This recommendation stems from insights provided by Mr. Fortune Idu, Founder of the Airport Business Summit and Exhibition (ABSE), and Drontecx, drawing on past ABSE reports and drone technology conferences in Nigeria.

Idu highlights the absence of a financing mechanism in Nigeria’s aviation sector, proposing the establishment of a sinking fund and an Aviation Bank or a modal integrated Transport development Bank. 

This, he believes, would alleviate the burden of high-interest loan debt on airlines, fostering industry growth.

The suggestion also underscores the importance of focused airport development planning for Lagos and Abuja to emerge as West and Central Africa’s Regional Air Transport hubs. 

The ABSE coordinator advocates for a comprehensive approach, involving modal integration, connectivity planning, land replanning, and optimization, emphasizing the need for reliable international consultants such as Munich Airport International.

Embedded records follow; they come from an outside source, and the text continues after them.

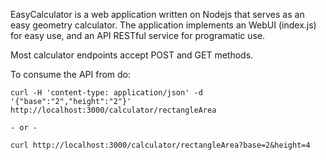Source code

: EasyCalculator is a web application written on Nodejs that serves as an easy geometry calculator. The application implements an WebUI (index.js) for easy use, and an API RESTful service for programatic use.

Most calculator endpoints accept POST and GET methods.

To consume the API from do:

    curl -H 'content-type: application/json' -d '{"base":"2","height":"2"}' http://localhost:3000/calculator/rectangleArea

    - or - 

    curl http://localhost:3000/calculator/rectangleArea?base=2&height=4




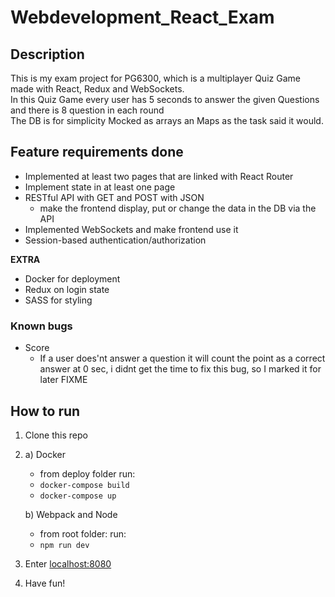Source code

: # Webdevelopment_React_Exam

## Description
This is my exam project for PG6300, which is a multiplayer Quiz Game made with React, Redux and WebSockets. <br/>
In this Quiz Game every user has 5 seconds to answer the given Questions and there is 8 question in each round <br/>
The DB is for simplicity Mocked as arrays an Maps as the task said it would.

## Feature requirements done
- Implemented at least two pages that are linked with React Router
- Implement state in at least one page
- RESTful API with GET and POST with JSON 
    - make the frontend display, put or change the data in the DB via the API
- Implemented WebSockets and make frontend use it
- Session-based authentication/authorization

**EXTRA**
- Docker for deployment
- Redux on login state
- SASS for styling

### Known bugs
- Score
    - If a user does'nt answer a question it will count the point as a correct answer at 0 sec, 
    i didnt get the time to fix this bug, so I marked it for later FIXME
    
    

## How to run
1. Clone this repo
2. 
    a) Docker
    - from deploy folder run: 
    - `docker-compose build`
    - `docker-compose up`
    
    b) Webpack and Node
    - from root folder: run:
    - `npm run dev`
3. Enter [localhost:8080](http://www.localhost:8080)
4. Have fun!
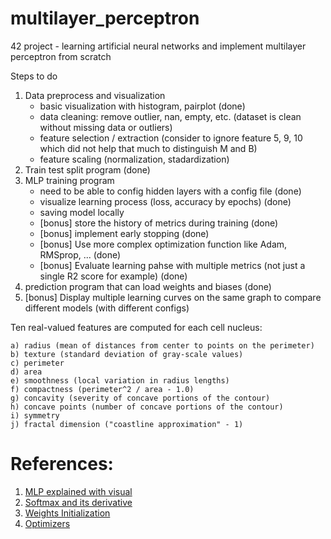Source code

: # multilayer_perceptron
42 project - learning artificial neural networks and implement multilayer perceptron from scratch

Steps to do

1. Data preprocess and visualization
    - basic visualization with histogram, pairplot (done)
    - data cleaning: remove outlier, nan, empty, etc. (dataset is clean without missing data or outliers)
    - feature selection / extraction (consider to ignore feature 5, 9, 10 which did not help that much to distinguish M and B)
    - feature scaling (normalization, stadardization)
2. Train test split program (done)
3. MLP training program
    - need to be able to config hidden layers with a config file (done)
    - visualize learning process (loss, accuracy by epochs) (done)
    - saving model locally
    - [bonus] store the history of metrics during training (done)
    - [bonus] implement early stopping (done)
    - [bonus] Use more complex optimization function like Adam, RMSprop, ... (done)
    - [bonus] Evaluate learning pahse with multiple metrics (not just a single R2 score for example) (done)
4. prediction program that can load weights and biases (done)
5. [bonus] Display multiple learning curves on the same graph to compare different models (with different configs)


Ten real-valued features are computed for each cell nucleus:

	a) radius (mean of distances from center to points on the perimeter)
	b) texture (standard deviation of gray-scale values)
	c) perimeter
	d) area
	e) smoothness (local variation in radius lengths)
	f) compactness (perimeter^2 / area - 1.0)
	g) concavity (severity of concave portions of the contour)
	h) concave points (number of concave portions of the contour)
	i) symmetry 
	j) fractal dimension ("coastline approximation" - 1)

# References:

1. [MLP explained with visual](https://medium.com/data-science/multilayer-perceptron-explained-a-visual-guide-with-mini-2d-dataset-0ae8100c5d1c)
2. [Softmax and its derivative](https://medium.com/data-science/derivative-of-the-softmax-function-and-the-categorical-cross-entropy-loss-ffceefc081d1)
3. [Weights Initialization](https://www.geeksforgeeks.org/machine-learning/weight-initialization-techniques-for-deep-neural-networks/)
4. [Optimizers](https://www.geeksforgeeks.org/deep-learning/adam-optimizer/)
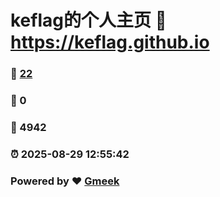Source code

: # keflag的个人主页 :link: https://keflag.github.io 
### :page_facing_up: [22](https://keflag.github.io/tag.html) 
### :speech_balloon: 0 
### :hibiscus: 4942 
### :alarm_clock: 2025-08-29 12:55:42 
### Powered by :heart: [Gmeek](https://github.com/Meekdai/Gmeek)
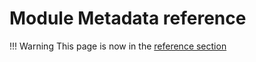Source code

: # Module Metadata reference

!!! Warning
    This page is now in the [reference section](../../reference/module.md)

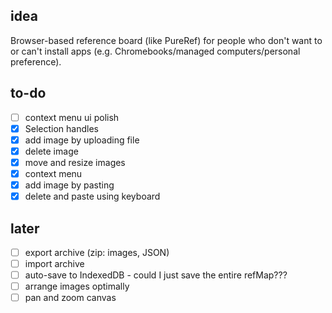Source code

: ## idea

Browser-based reference board (like PureRef) for people who don't want to or can't install apps (e.g. Chromebooks/managed computers/personal preference).

## to-do

- [ ] context menu ui polish
- [x] Selection handles
- [x] add image by uploading file
- [x] delete image
- [x] move and resize images
- [x] context menu
- [x] add image by pasting
- [x] delete and paste using keyboard

## later

- [ ] export archive (zip: images, JSON)
- [ ] import archive
- [ ] auto-save to IndexedDB - could I just save the entire refMap???
- [ ] arrange images optimally
- [ ] pan and zoom canvas
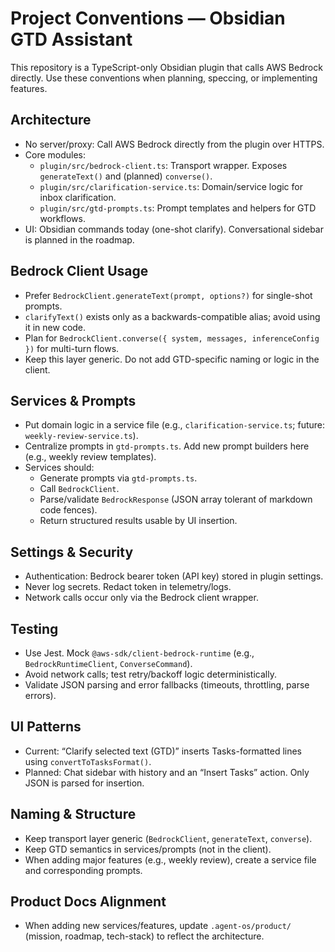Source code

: # Project Conventions — Obsidian GTD Assistant

This repository is a TypeScript-only Obsidian plugin that calls AWS Bedrock directly. Use these conventions when planning, speccing, or implementing features.

## Architecture

- No server/proxy: Call AWS Bedrock directly from the plugin over HTTPS.
- Core modules:
  - `plugin/src/bedrock-client.ts`: Transport wrapper. Exposes `generateText()` and (planned) `converse()`.
  - `plugin/src/clarification-service.ts`: Domain/service logic for inbox clarification.
  - `plugin/src/gtd-prompts.ts`: Prompt templates and helpers for GTD workflows.
- UI: Obsidian commands today (one-shot clarify). Conversational sidebar is planned in the roadmap.

## Bedrock Client Usage

- Prefer `BedrockClient.generateText(prompt, options?)` for single-shot prompts.
- `clarifyText()` exists only as a backwards-compatible alias; avoid using it in new code.
- Plan for `BedrockClient.converse({ system, messages, inferenceConfig })` for multi-turn flows.
- Keep this layer generic. Do not add GTD-specific naming or logic in the client.

## Services & Prompts

- Put domain logic in a service file (e.g., `clarification-service.ts`; future: `weekly-review-service.ts`).
- Centralize prompts in `gtd-prompts.ts`. Add new prompt builders here (e.g., weekly review templates).
- Services should:
  - Generate prompts via `gtd-prompts.ts`.
  - Call `BedrockClient`.
  - Parse/validate `BedrockResponse` (JSON array tolerant of markdown code fences).
  - Return structured results usable by UI insertion.

## Settings & Security

- Authentication: Bedrock bearer token (API key) stored in plugin settings.
- Never log secrets. Redact token in telemetry/logs.
- Network calls occur only via the Bedrock client wrapper.

## Testing

- Use Jest. Mock `@aws-sdk/client-bedrock-runtime` (e.g., `BedrockRuntimeClient`, `ConverseCommand`).
- Avoid network calls; test retry/backoff logic deterministically.
- Validate JSON parsing and error fallbacks (timeouts, throttling, parse errors).

## UI Patterns

- Current: “Clarify selected text (GTD)” inserts Tasks-formatted lines using `convertToTasksFormat()`.
- Planned: Chat sidebar with history and an “Insert Tasks” action. Only JSON is parsed for insertion.

## Naming & Structure

- Keep transport layer generic (`BedrockClient`, `generateText`, `converse`).
- Keep GTD semantics in services/prompts (not in the client).
- When adding major features (e.g., weekly review), create a service file and corresponding prompts.

## Product Docs Alignment

- When adding new services/features, update `.agent-os/product/` (mission, roadmap, tech-stack) to reflect the architecture.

Addressing issues within the industry, Idu stresses the significance of restructuring aviation planning departments with qualified personnel proficient in research and data-based planning. 

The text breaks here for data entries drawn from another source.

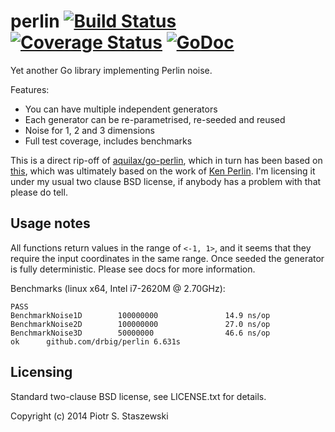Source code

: # perlin [![Build Status](https://travis-ci.org/drbig/perlin.svg?branch=master)](https://travis-ci.org/drbig/perlin) [![Coverage Status](https://img.shields.io/coveralls/drbig/perlin.svg)](https://coveralls.io/r/drbig/perlin?branch=master) [![GoDoc](https://godoc.org/github.com/drbig/perlin?status.svg)](http://godoc.org/github.com/drbig/perlin)

Yet another Go library implementing Perlin noise.

Features:

- You can have multiple independent generators
- Each generator can be re-parametrised, re-seeded and reused
- Noise for 1, 2 and 3 dimensions
- Full test coverage, includes benchmarks

This is a direct rip-off of [aquilax/go-perlin](https://github.com/aquilax/go-perlin), which in turn has been based on [this](https://git.gnome.org/browse/gegl/tree/operations/common/perlin), which was ultimately based on the work of [Ken Perlin](http://en.wikipedia.org/wiki/Ken_Perlin). I'm licensing it under my usual two clause BSD license, if anybody has a problem with that please do tell.

## Usage notes

All functions return values in the range of `<-1, 1>`, and it seems that they require the input coordinates in the same range. Once seeded the generator is fully deterministic. Please see docs for more information.

Benchmarks (linux x64, Intel i7-2620M @ 2.70GHz):

    PASS
    BenchmarkNoise1D        100000000               14.9 ns/op
    BenchmarkNoise2D        100000000               27.0 ns/op
    BenchmarkNoise3D        50000000                46.6 ns/op
    ok      github.com/drbig/perlin 6.631s

## Licensing

Standard two-clause BSD license, see LICENSE.txt for details.

Copyright (c) 2014 Piotr S. Staszewski
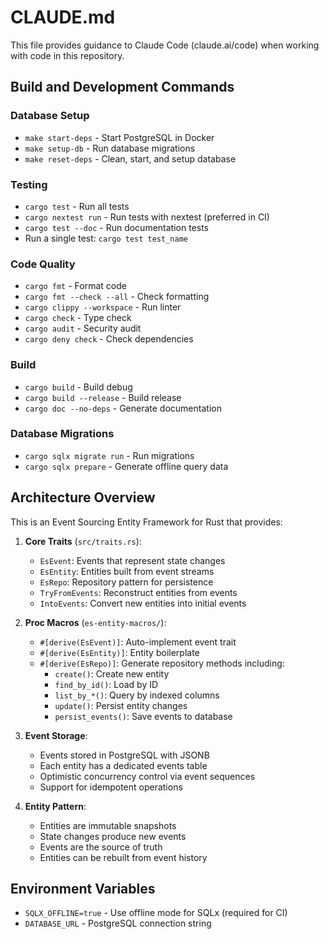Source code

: # CLAUDE.md

This file provides guidance to Claude Code (claude.ai/code) when working with code in this repository.

## Build and Development Commands

### Database Setup
- `make start-deps` - Start PostgreSQL in Docker
- `make setup-db` - Run database migrations
- `make reset-deps` - Clean, start, and setup database

### Testing
- `cargo test` - Run all tests
- `cargo nextest run` - Run tests with nextest (preferred in CI)
- `cargo test --doc` - Run documentation tests
- Run a single test: `cargo test test_name`

### Code Quality
- `cargo fmt` - Format code
- `cargo fmt --check --all` - Check formatting
- `cargo clippy --workspace` - Run linter
- `cargo check` - Type check
- `cargo audit` - Security audit
- `cargo deny check` - Check dependencies

### Build
- `cargo build` - Build debug
- `cargo build --release` - Build release
- `cargo doc --no-deps` - Generate documentation

### Database Migrations
- `cargo sqlx migrate run` - Run migrations
- `cargo sqlx prepare` - Generate offline query data

## Architecture Overview

This is an Event Sourcing Entity Framework for Rust that provides:

1. **Core Traits** (`src/traits.rs`):
   - `EsEvent`: Events that represent state changes
   - `EsEntity`: Entities built from event streams
   - `EsRepo`: Repository pattern for persistence
   - `TryFromEvents`: Reconstruct entities from events
   - `IntoEvents`: Convert new entities into initial events

2. **Proc Macros** (`es-entity-macros/`):
   - `#[derive(EsEvent)]`: Auto-implement event trait
   - `#[derive(EsEntity)]`: Entity boilerplate
   - `#[derive(EsRepo)]`: Generate repository methods including:
     - `create()`: Create new entity
     - `find_by_id()`: Load by ID
     - `list_by_*()`: Query by indexed columns
     - `update()`: Persist entity changes
     - `persist_events()`: Save events to database

3. **Event Storage**:
   - Events stored in PostgreSQL with JSONB
   - Each entity has a dedicated events table
   - Optimistic concurrency control via event sequences
   - Support for idempotent operations

4. **Entity Pattern**:
   - Entities are immutable snapshots
   - State changes produce new events
   - Events are the source of truth
   - Entities can be rebuilt from event history

## Environment Variables

- `SQLX_OFFLINE=true` - Use offline mode for SQLx (required for CI)
- `DATABASE_URL` - PostgreSQL connection string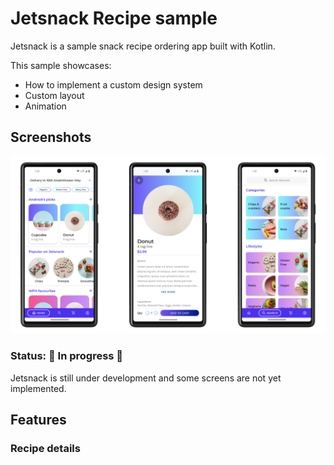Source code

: # Jetsnack Recipe sample

Jetsnack is a sample snack recipe ordering app built with Kotlin.

This sample showcases:

* How to implement a custom design system
* Custom layout
* Animation

## Screenshots

<img src="screenshots/screenshots.png"/>

### Status: 🚧 In progress 🚧

Jetsnack is still under development and some screens are not yet implemented.

## Features

### Recipe details
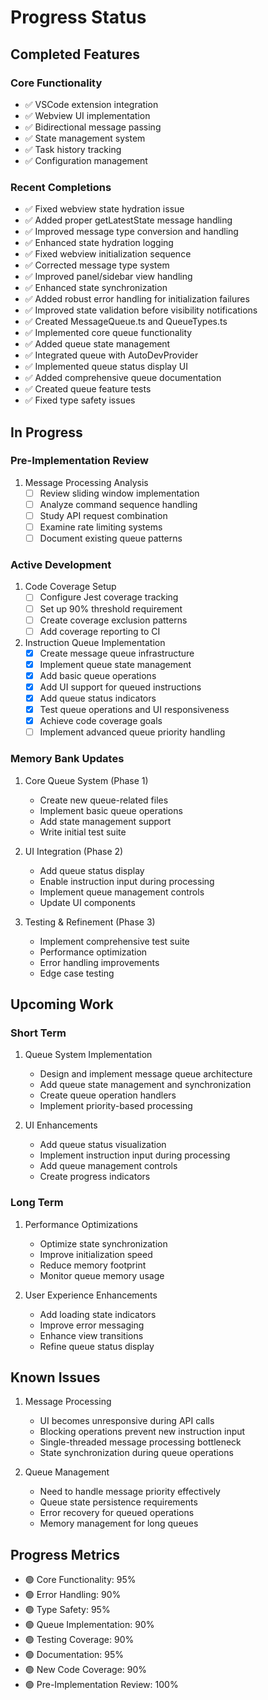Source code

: # Progress Status

## Completed Features

### Core Functionality
- ✅ VSCode extension integration
- ✅ Webview UI implementation
- ✅ Bidirectional message passing
- ✅ State management system
- ✅ Task history tracking
- ✅ Configuration management

### Recent Completions
- ✅ Fixed webview state hydration issue
- ✅ Added proper getLatestState message handling
- ✅ Improved message type conversion and handling
- ✅ Enhanced state hydration logging
- ✅ Fixed webview initialization sequence
- ✅ Corrected message type system
- ✅ Improved panel/sidebar view handling
- ✅ Enhanced state synchronization
- ✅ Added robust error handling for initialization failures
- ✅ Improved state validation before visibility notifications
- ✅ Created MessageQueue.ts and QueueTypes.ts
- ✅ Implemented core queue functionality
- ✅ Added queue state management
- ✅ Integrated queue with AutoDevProvider
- ✅ Implemented queue status display UI
- ✅ Added comprehensive queue documentation
- ✅ Created queue feature tests
- ✅ Fixed type safety issues

## In Progress

### Pre-Implementation Review
1. Message Processing Analysis
   - [ ] Review sliding window implementation
   - [ ] Analyze command sequence handling
   - [ ] Study API request combination
   - [ ] Examine rate limiting systems
   - [ ] Document existing queue patterns

### Active Development
1. Code Coverage Setup
   - [ ] Configure Jest coverage tracking
   - [ ] Set up 90% threshold requirement
   - [ ] Create coverage exclusion patterns
   - [ ] Add coverage reporting to CI

2. Instruction Queue Implementation
   - [x] Create message queue infrastructure
   - [x] Implement queue state management
   - [x] Add basic queue operations
   - [x] Add UI support for queued instructions
   - [x] Add queue status indicators
   - [x] Test queue operations and UI responsiveness
   - [x] Achieve code coverage goals
   - [ ] Implement advanced queue priority handling

### Memory Bank Updates
1. Core Queue System (Phase 1)
   - Create new queue-related files
   - Implement basic queue operations
   - Add state management support
   - Write initial test suite

2. UI Integration (Phase 2)
   - Add queue status display
   - Enable instruction input during processing
   - Implement queue management controls
   - Update UI components

3. Testing & Refinement (Phase 3)
   - Implement comprehensive test suite
   - Performance optimization
   - Error handling improvements
   - Edge case testing

## Upcoming Work

### Short Term
1. Queue System Implementation
   - Design and implement message queue architecture
   - Add queue state management and synchronization
   - Create queue operation handlers
   - Implement priority-based processing

2. UI Enhancements
   - Add queue status visualization
   - Implement instruction input during processing
   - Add queue management controls
   - Create progress indicators

### Long Term
1. Performance Optimizations
   - Optimize state synchronization
   - Improve initialization speed
   - Reduce memory footprint
   - Monitor queue memory usage

2. User Experience Enhancements
   - Add loading state indicators
   - Improve error messaging
   - Enhance view transitions
   - Refine queue status display

## Known Issues
1. Message Processing
   - UI becomes unresponsive during API calls
   - Blocking operations prevent new instruction input
   - Single-threaded message processing bottleneck
   - State synchronization during queue operations

2. Queue Management
   - Need to handle message priority effectively
   - Queue state persistence requirements
   - Error recovery for queued operations
   - Memory management for long queues

## Progress Metrics
- 🟢 Core Functionality: 95%
- 🟢 Error Handling: 90%
- 🟢 Type Safety: 95%
- 🟢 Queue Implementation: 90%
- 🟢 Testing Coverage: 90%
- 🟢 Documentation: 95%
- 🟢 New Code Coverage: 90%
- 🟢 Pre-Implementation Review: 100%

He critiques the Federal Airports Authority of Nigeria (FAAN)’s organizational structure, proposing its division into three entities: an Airport Development Authority, an Airport Management Company, and the Federal Airports Property Company Ltd.

The envisaged Airport Development Authority would oversee the development of airports, ensuring compliance with regulatory standards, while the Airport Management Company would handle operations and management, potentially competing for concessions. 

The Federal Airports Property Company Ltd would be responsible for owning and managing all federal airport lands and properties.

Additionally, Idu recommends the formulation of a national policy framework to guide Remotely Piloted Aircraft Systems/Unmanned Aerial Vehicles (RPAS/UAV) operations. He suggests establishing a dedicated unit in the Ministry for UAS and a directorate in the NCAA to oversee RPAS Drone or Aviation Automation.

In light of the growing interest in airport development across states, Idu urges caution, emphasizing the importance of sustainable financing and initial masterplans for successful long-term operations.